Ho conosciuto Redona a scuola, per l’insegnamento dell’italiano agli stranieri. Redona si è formata lungo via Corridoni. Un simpatico romano che gestiva la palestra mi spiegava le linee ferroviarie delle due Valli che si dividevano subito dopo S. Fermo: quella della Val Brembana tagliava la via Corridoni all’inizio dove era la fermata di S. Caterina – oggi ben conservata – mentre la ferrovia della Valseriana correva parallela alla stessa via Corridoni e andava a Clusone. Questa fermava al confine tra Redona e Torre, dove invece è in abbandono il casello. Le rotaie sulla via Corridoni che si vedono nelle vecchie fotografie sono del tram, per la tratta Bergamo-Albino.
A scuola veniva un pastore evangelico brasiliano, dello Stato Minas Gerais. Giudicava la nostra religione troppo ritualistica, “noi discutiamo e preghiamo, cantiamo e balliamo”. Mi invitò per un caffé a casa sua e scoprii via Montello, una stradina tra la scuola elementare e l’asilo in parte alla roggia Serio, un angolo ancor’oggi pittoresco, con il ponte ad arco fatto di pezzi di pietra, il fruscio dell’acqua che scorre. Nei paraggi c’era un castello o una torre fortificata. Più a valle, oltre il nuovo slargo davanti al Monumento ai caduti, funzionavano i Mulini Bairtsch – famiglia di origine svizzera, come i vari imprenditori nel campo del tessile venuti in Italia tra Ottocento e Novecento – dove sono sorti condomini.

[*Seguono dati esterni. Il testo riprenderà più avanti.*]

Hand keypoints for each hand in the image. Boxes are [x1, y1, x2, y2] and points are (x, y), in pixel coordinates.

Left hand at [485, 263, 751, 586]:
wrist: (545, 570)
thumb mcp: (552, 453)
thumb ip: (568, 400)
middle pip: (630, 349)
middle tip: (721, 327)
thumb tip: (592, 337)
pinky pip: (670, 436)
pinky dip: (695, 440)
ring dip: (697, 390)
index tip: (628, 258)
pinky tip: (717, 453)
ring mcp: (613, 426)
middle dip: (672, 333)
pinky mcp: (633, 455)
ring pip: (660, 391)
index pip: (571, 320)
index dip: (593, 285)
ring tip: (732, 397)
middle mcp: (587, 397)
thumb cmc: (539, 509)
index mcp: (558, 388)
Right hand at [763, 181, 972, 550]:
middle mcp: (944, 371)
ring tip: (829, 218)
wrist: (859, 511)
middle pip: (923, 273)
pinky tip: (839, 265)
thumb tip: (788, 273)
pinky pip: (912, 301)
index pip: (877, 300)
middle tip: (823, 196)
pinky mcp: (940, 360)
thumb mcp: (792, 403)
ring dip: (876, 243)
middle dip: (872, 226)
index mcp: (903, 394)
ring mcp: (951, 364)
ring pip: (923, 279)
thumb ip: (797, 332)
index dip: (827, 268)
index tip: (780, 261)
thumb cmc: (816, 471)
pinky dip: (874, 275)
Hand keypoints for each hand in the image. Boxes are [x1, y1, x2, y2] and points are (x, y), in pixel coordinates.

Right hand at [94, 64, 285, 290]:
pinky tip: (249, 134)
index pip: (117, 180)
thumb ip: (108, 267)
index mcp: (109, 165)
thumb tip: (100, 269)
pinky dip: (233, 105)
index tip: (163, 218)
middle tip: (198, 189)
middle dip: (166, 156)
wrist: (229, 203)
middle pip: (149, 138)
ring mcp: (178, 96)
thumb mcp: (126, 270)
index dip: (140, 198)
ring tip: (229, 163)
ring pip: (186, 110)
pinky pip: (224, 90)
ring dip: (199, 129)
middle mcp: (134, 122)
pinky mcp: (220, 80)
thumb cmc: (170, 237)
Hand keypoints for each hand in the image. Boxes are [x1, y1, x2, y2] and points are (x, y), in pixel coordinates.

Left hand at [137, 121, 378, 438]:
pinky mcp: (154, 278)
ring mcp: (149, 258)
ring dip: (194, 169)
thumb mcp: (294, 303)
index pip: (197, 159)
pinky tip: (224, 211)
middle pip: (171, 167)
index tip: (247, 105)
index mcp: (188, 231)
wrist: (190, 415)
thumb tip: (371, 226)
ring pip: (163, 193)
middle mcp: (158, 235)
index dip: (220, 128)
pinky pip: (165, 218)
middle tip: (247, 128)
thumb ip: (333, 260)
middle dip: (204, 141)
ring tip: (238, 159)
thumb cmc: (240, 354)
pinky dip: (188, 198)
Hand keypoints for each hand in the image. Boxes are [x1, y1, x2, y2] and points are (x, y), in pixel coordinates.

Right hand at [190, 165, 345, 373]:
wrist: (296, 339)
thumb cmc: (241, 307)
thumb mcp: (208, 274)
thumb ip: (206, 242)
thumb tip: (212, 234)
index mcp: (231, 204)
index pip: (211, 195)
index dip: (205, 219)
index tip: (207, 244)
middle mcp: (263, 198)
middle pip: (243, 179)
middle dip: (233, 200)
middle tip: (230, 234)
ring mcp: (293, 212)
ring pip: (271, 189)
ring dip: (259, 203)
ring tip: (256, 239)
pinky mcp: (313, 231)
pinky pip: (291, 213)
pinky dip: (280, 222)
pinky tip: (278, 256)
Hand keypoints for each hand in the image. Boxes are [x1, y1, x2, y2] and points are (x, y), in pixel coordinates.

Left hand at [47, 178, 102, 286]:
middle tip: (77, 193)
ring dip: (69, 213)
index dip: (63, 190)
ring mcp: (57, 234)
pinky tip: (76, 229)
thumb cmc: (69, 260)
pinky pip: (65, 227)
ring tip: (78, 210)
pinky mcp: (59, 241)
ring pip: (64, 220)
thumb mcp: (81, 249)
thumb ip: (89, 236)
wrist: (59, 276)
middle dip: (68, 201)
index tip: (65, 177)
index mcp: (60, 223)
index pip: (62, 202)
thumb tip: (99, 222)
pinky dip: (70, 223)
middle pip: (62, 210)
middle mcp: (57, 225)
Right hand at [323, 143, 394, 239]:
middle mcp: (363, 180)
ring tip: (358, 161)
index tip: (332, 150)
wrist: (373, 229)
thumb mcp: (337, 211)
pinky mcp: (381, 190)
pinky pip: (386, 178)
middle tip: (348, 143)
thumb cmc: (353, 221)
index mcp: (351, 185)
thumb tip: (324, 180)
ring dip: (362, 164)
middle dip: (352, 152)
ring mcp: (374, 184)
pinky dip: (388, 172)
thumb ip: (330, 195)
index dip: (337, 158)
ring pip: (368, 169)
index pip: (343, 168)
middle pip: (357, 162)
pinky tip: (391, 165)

Una signora colombiana di Bogotà – là, diceva, non ci sono stagioni, è sempre una tiepida estate – aveva il marito che lavorava alla Reggiani macchine. Lui mi suggerì la visita alla Reggiani tessile. L’edificio, opera dell’architetto Bergonzo, è un esempio di architettura industriale del ‘900. Portai la classe. Il Direttore ci accompagnò attraverso la lavorazione: dalla progettazione al disegno e la scelta dei tessuti, dai grandi rotoli che si snodavano fino al taglio, le cuciture, il controllo qualità, le camicie impacchettate. “Come va la moda?” “E’ matta” rispose “cambia troppo”. Qualche anno e tutto veniva smantellato.
Chiusa come la Filati Lastex, vent’anni prima, di cui si fece un gran parlare negli anni ’70. Occupazione per sei mesi, 135 operai senza lavoro, la produzione trasferita in Malesia, da dove veniva la materia prima. Il Vescovo portò la sua solidarietà. A ricordo è rimasta la ciminiera con la data di inizio, 1922.
Un francese che veniva da un sobborgo di Parigi dov’era nata l’Auchan, sapeva tutto dell’Atalanta e dell’ing. Turani. Fu presidente per tanti anni, quando la squadra vinse la Coppa Italia (1963). Senatore della Democrazia Cristiana, con i fratelli aveva una conceria di pellame, dove oggi c’è il parco a lui dedicato.
Dopo una lettura di racconti sulla ritirata di Russia dei soldati italiani mandati sul Don, mi misi in contatto con la locale sezione di alpini, accanto all’Oratorio. Era Presidente un signore che aveva fatto cinque anni di prigionia. Arrivato finalmente a vedere il confine italiano a Trieste era stato rimandato indietro per altri due anni – e furono i più tremendi – nelle carceri croate di Tito.
Redona rimase indipendente da Bergamo fino al 1927 con la sua casa municipale rimasta accanto alla Chiesa. La Chiesa nuova fu costruita agli inizi del ‘900, con la collaborazione di muratori e maestranze del posto in stile neogotico, un ritorno alla spiritualità medievale. E’ dedicata a S. Lorenzo. Fino al 1962 si portavano i morti al locale cimitero lungo un viale alberato.
Sentendo l’organo siamo entrati una volta. C’era una prova. Tra gli studenti avevo un certo Gheorghios, di Creta. Mi parlò del fratello, seminarista ortodosso di Heraklion, la capitale dell’isola. “Ha una voce spaventosa” disse; e aggiunse “per essere prete ortodosso bisogna studiare tanto musica”. Ho avuto il mondo a scuola e, attraverso la scuola, il modo di conoscere Redona.